**Exercise description:** The whole listing below should be output again, word for word.

**Exercise data:**

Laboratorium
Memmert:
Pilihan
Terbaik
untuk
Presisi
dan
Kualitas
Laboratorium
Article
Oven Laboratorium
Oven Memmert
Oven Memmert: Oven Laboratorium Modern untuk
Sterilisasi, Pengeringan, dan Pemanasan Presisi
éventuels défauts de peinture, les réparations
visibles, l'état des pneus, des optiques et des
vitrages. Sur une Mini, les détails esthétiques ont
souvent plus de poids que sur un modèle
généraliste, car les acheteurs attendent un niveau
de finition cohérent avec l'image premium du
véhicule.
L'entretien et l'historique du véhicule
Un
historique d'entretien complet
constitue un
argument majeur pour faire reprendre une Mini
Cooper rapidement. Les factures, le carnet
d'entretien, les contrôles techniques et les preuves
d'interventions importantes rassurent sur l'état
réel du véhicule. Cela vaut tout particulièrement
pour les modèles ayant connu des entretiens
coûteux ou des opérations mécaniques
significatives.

**Answer:**
Laboratorium
Memmert:
Pilihan
Terbaik
untuk
Presisi
dan
Kualitas
Laboratorium
Article
Oven Laboratorium
Oven Memmert
Oven Memmert: Oven Laboratorium Modern untuk
Sterilisasi, Pengeringan, dan Pemanasan Presisi
éventuels défauts de peinture, les réparations
visibles, l'état des pneus, des optiques et des
vitrages. Sur une Mini, les détails esthétiques ont
souvent plus de poids que sur un modèle
généraliste, car les acheteurs attendent un niveau
de finition cohérent avec l'image premium du
véhicule.
L'entretien et l'historique du véhicule
Un
historique d'entretien complet
constitue un
argument majeur pour faire reprendre une Mini
Cooper rapidement. Les factures, le carnet
d'entretien, les contrôles techniques et les preuves
d'interventions importantes rassurent sur l'état
réel du véhicule. Cela vaut tout particulièrement
pour les modèles ayant connu des entretiens
coûteux ou des opérations mécaniques
significatives.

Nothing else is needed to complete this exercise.